I got him some medical supplies like rubbing alcohol and neosporin and bandaids and pepto bismol and cough drops and alka seltzers and put a paper towel on his bleeding fingers, where his skin had ripped back on all three from the first knuckle to the finger nail, exposing globules of fat or I didn’t know what. Then, panicking, I ran back out on deck away from him. 

“Is he ok?” Ryder asked me. 

“Nope. I don’t think so. His fingers look pretty messed up. All pinched in the middle like they had a huge rubber band around them all day. What do we do?” I didn’t mention the way he was crying out in pain. I’d never seen anybody in so much pain before. 

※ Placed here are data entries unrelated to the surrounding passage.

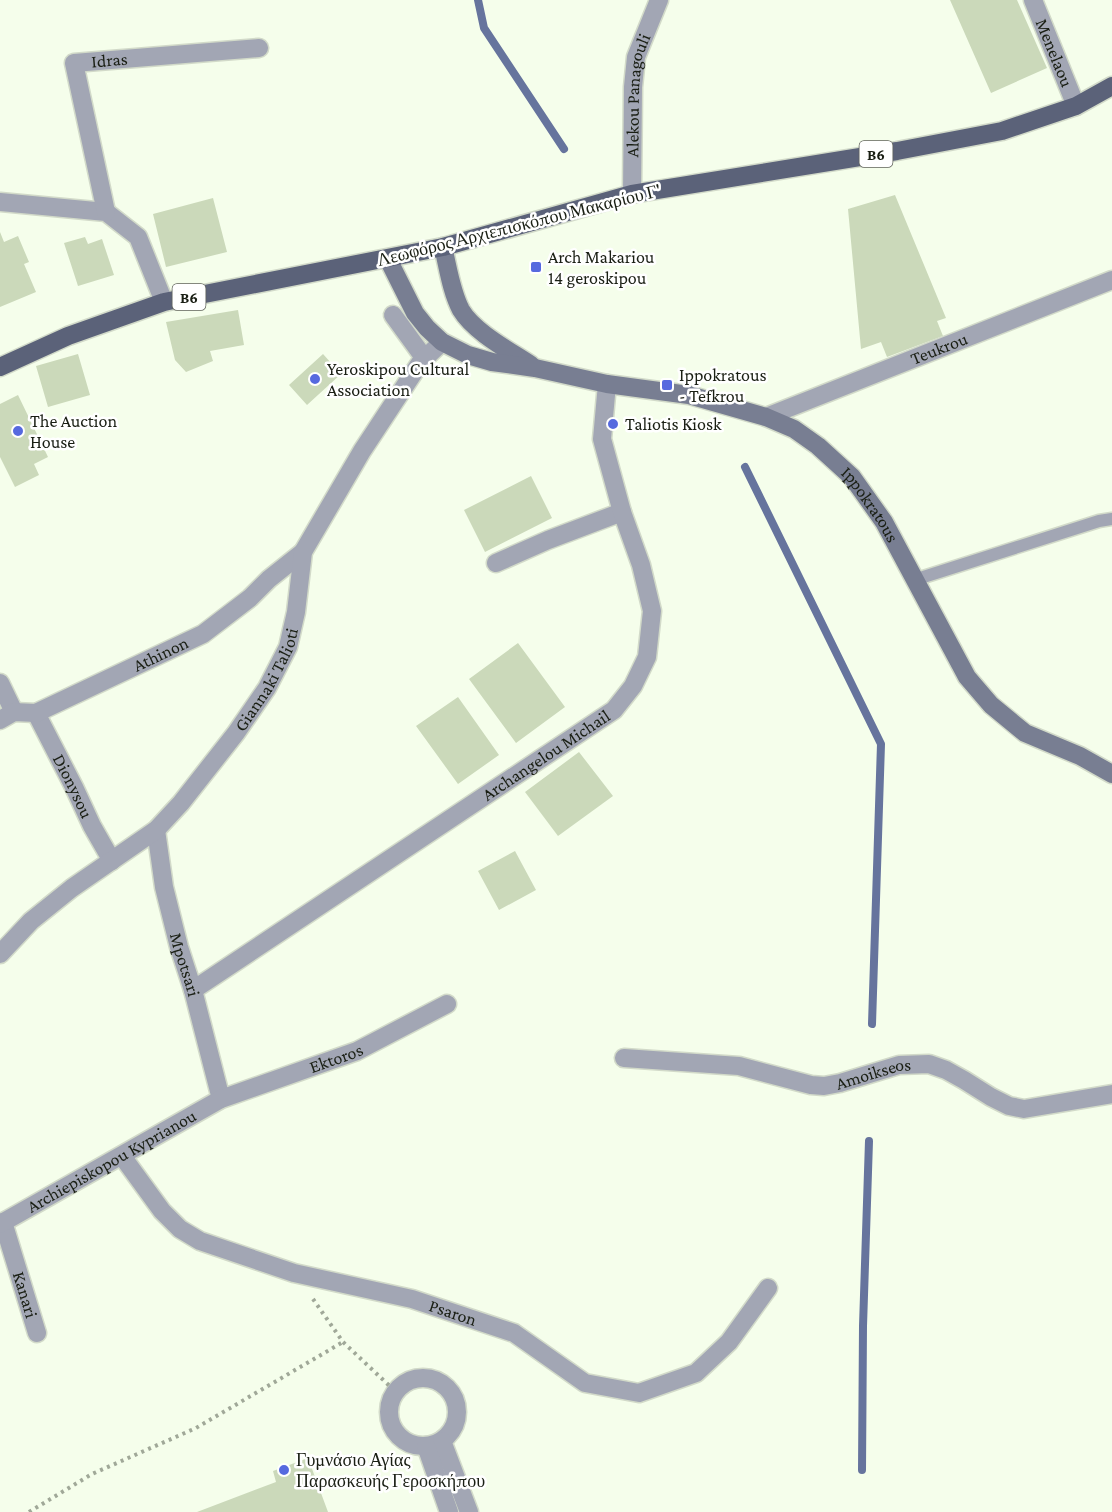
<svg xmlns="http://www.w3.org/2000/svg" width="1112" height="1512" viewBox="0 0 1112 1512" font-family="'Crimson Pro',serif">
  <rect width="100%" height="100%" fill="#f5feeb"/>
  <g fill="none" stroke-linecap="round" stroke-linejoin="round">
    <path stroke="#66749d" stroke-width="8" d="M478 0 484 28 564 149
      M745 467 881 744 872 1024
      M862 1470 863 1326 869 1141"/>
  </g>
  <path fill="#cbd9ba" d="M950 0H1017L1047 68 991 93Z
    M895 195 946 318 937 321 943 336 887 357 881 342 861 349 848 209Z
    M213 198 227 252 166 267 153 214Z
    M0 232 4 242 18 236 29 262 24 264 36 292 0 307Z
    M85 237 88 244 102 239 114 275 78 286 64 243Z
    M238 310 244 345 210 351 213 361 186 372 175 360 166 322Z
    M78 354 90 395 48 407 36 366Z
    M323 354 341 374 307 405 289 385Z
    M18 395 48 457 34 464 39 475 15 487 0 457V404Z
    M531 476 552 518 485 552 464 510Z
    M518 643 565 707 516 743 469 679Z
    M458 697 499 755 458 784 416 726Z
    M579 752 613 796 558 836 525 792Z
    M515 851 536 890 499 910 478 871Z
    M308 1458 328 1512H197L276 1482 273 1471Z"/>
  <g fill="none" stroke-linecap="round" stroke-linejoin="round">
    <defs>
      <path id="lane" d="M914 580 1099 521 1112 519"/>
      <g id="street">
        <path id="s1" d="M1033 0 1076 106"/>
        <path id="s2" d="M632 194 633 87 636 57 659 0"/>
        <path d="M0 202 106 212 138 237 164 302"/>
        <path id="s3" d="M106 212 74 63 259 48"/>
        <path d="M393 315 425 359"/>
        <path id="s4" d="M766 417 1112 280"/>
        <path d="M496 563 548 540 622 512"/>
        <path d="M0 683 14 712"/>
        <path id="s5" d="M36 713 74 787 92 826 112 861"/>
        <path id="s6" d="M0 720 14 712 36 713 203 634 250 598 269 579 303 552"/>
        <path id="s7" d="M156 830 164 887 179 947 193 990 221 1099"/>
        <path id="s8" d="M0 954 31 921 72 888 156 830 181 803 236 733 267 688 288 647 296 612 303 552 362 451 420 363 442 342"/>
        <path id="s9" d="M193 990 614 710 633 686 647 657 652 611 641 565 622 512 602 439 607 384"/>
        <path id="s10" d="M624 1058 739 1066 811 1085 824 1086 840 1083 899 1065 929 1064 946 1070 964 1080 991 1097 1009 1106 1024 1109 1112 1094"/>
        <path id="s11" d="M122 1156 162 1211 180 1229 200 1241 294 1273 412 1299 514 1333 585 1383 639 1393 696 1373 729 1342 768 1288"/>
        <path id="s12" d="M3 1222 37 1333"/>
        <path id="s13" d="M0 1224 221 1099 357 1051 447 1004"/>
        <circle cx="423" cy="1412" r="34"/>
        <path d="M442 1441 469 1512"/>
        <path d="M426 1446 449 1512"/>
      </g>
      <g id="secondary">
        <path d="M443 247C448 267 451 291 461 310 474 332 510 351 531 365"/>
        <path id="s14" d="M388 259 415 313 427 328 442 342 468 355 492 362 535 368 607 384 689 395 766 417 794 429 818 446 852 477 884 522 967 677 991 705 1025 733 1080 756 1112 774"/>
      </g>
      <path id="primary" d="M0 367 68 336 164 302 443 247 632 194 897 151 1002 131 1076 106 1112 86"/>
    </defs>
    <use href="#lane" stroke="#d2dac9" stroke-width="15"/>
    <use href="#street" stroke="#d2dac9" stroke-width="21"/>
    <use href="#secondary" stroke="#d2dac9" stroke-width="21"/>
    <use href="#primary" stroke="#d2dac9" stroke-width="21"/>
    <path stroke="#a0a898" stroke-width="4" stroke-dasharray="3 4.5" stroke-linecap="butt" d="M313 1299 343 1342 396 1392
      M29 1512 92 1474 196 1428 343 1342"/>
    <use href="#lane" stroke="#a2a6b4" stroke-width="12"/>
    <use href="#street" stroke="#a2a6b4" stroke-width="18"/>
    <use href="#secondary" stroke="#787e92" stroke-width="18"/>
    <use href="#primary" stroke="#5b6279" stroke-width="18"/>
  </g>
  <g fill="#5669df" stroke="#fff" stroke-width="2">
    <rect x="530" y="261" width="12" height="12" rx="3"/>
    <circle cx="315" cy="379" r="6"/>
    <rect x="661" y="379" width="12" height="12" rx="3"/>
    <circle cx="613" cy="424" r="6"/>
    <circle cx="18" cy="431" r="6"/>
    <circle cx="284" cy="1470" r="6"/>
  </g>
  <g text-anchor="middle" dominant-baseline="central" stroke-width="5" stroke-linejoin="round" paint-order="stroke">
    <g fill="#fff" stroke="#5f625a" stroke-width="1.5">
      <rect x="859.5" y="141" width="33" height="26" rx="4.5"/>
      <rect x="172.5" y="284" width="33" height="26" rx="4.5"/>
    </g>
    <g font-size="16" font-weight="bold" fill="#1a1f14">
      <text x="876" y="154">B6</text>
      <text x="189" y="297">B6</text>
    </g>
    <g font-size="18" fill="#1a1f14" stroke="#fff">
      <text stroke="none"><textPath href="#s1" startOffset="57">Menelaou</textPath></text>
      <text stroke="none"><textPath href="#s3" startOffset="188">Idras</textPath></text>
      <text stroke="none"><textPath href="#s2" startOffset="99">Alekou Panagouli</textPath></text>
      <text transform="translate(519 225) rotate(-14)">Λεωφόρος Αρχιεπισκόπου Μακαρίου Γ'</text>
      <text stroke="none"><textPath href="#s4" startOffset="186">Teukrou</textPath></text>
      <text stroke="none"><textPath href="#s14" startOffset="573">Ippokratous</textPath></text>
      <text stroke="none"><textPath href="#s6" startOffset="176">Athinon</textPath></text>
      <text stroke="none"><textPath href="#s8" startOffset="388">Giannaki Talioti</textPath></text>
      <text stroke="none"><textPath href="#s9" startOffset="424">Archangelou Michail</textPath></text>
      <text stroke="none"><textPath href="#s5" startOffset="82">Dionysou</textPath></text>
      <text stroke="none"><textPath href="#s7" startOffset="138">Mpotsari</textPath></text>
      <text stroke="none"><textPath href="#s13" startOffset="376">Ektoros</textPath></text>
      <text stroke="none"><textPath href="#s10" startOffset="254">Amoikseos</textPath></text>
      <text stroke="none"><textPath href="#s13" startOffset="128">Archiepiskopou Kyprianou</textPath></text>
      <text stroke="none"><textPath href="#s12" startOffset="76">Kanari</textPath></text>
      <text stroke="none"><textPath href="#s11" startOffset="380">Psaron</textPath></text>
    </g>
    <g font-size="18" fill="#1a1f14" stroke="#fff" text-anchor="start">
      <text x="548" y="257">Arch Makariou<tspan x="548" dy="21">14 geroskipou</tspan></text>
      <text x="327" y="369">Yeroskipou Cultural<tspan x="327" dy="21">Association</tspan></text>
      <text x="679" y="375">Ippokratous<tspan x="679" dy="21">- Tefkrou</tspan></text>
      <text x="30" y="421">The Auction<tspan x="30" dy="21">House</tspan></text>
      <text x="625" y="424">Taliotis Kiosk</text>
      <text x="296" y="1460">Γυμνάσιο Αγίας<tspan x="296" dy="21">Παρασκευής Γεροσκήπου</tspan></text>
    </g>
  </g>
</svg>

“Fuck. I guess we just have to haul the rest of this up.”

That took about thirty minutes or an hour then Ryder went to go check on him. I started to get things put away and dress some of the couple three hundred fish we now had on board and had thus far ignored. Then I went to ask what was up. 

“Is he ok?” I asked Ryder through the wheelhouse door. I could hear the kid wailing from the galley behind him even louder than before. It was awful. 

“No, we gotta go into town now. Just finish up with all the shit on deck and come back and help, I can’t figure out what any of this medicine is.”

I did that and ran back only to determine that we had antibiotics, aspirin, tylenol, advil, silver sulfide, and a wound cleaning kit. All the morphine had been switched out with allergy pills and a bunch of other useless shit. Decades of drug addicts on board had exhausted the good stuff. We had nothing. We were eight hours from the nearest town that didn’t even have a hospital or doctors, only a clinic and nurses. “We’re fucked,” I said.

But we weren’t at all. He was fucked. His fingers would swell immensely. They would wither and die like fruit on a vine. He would be flown away to the native hospital up in Anchorage, where the doctors there couldn’t help him either. And his torn and ruined fingers, blue and unfeeling and cold, would be cut away and disposed of without ceremony. He would attempt to go on, with one hand impotent, and eventually use the other only to hold his bottle, until he wasn’t able even to do that any longer. He would drift away into the twilight of his life without hardly ever having seen the day. 

And I was there, I was there to see you, into you, and you were scared of me and watching me back, and I saw the fear come into your eyes, and knew where the fault was laid, and wished I hadn’t seen or said and that I could just go away.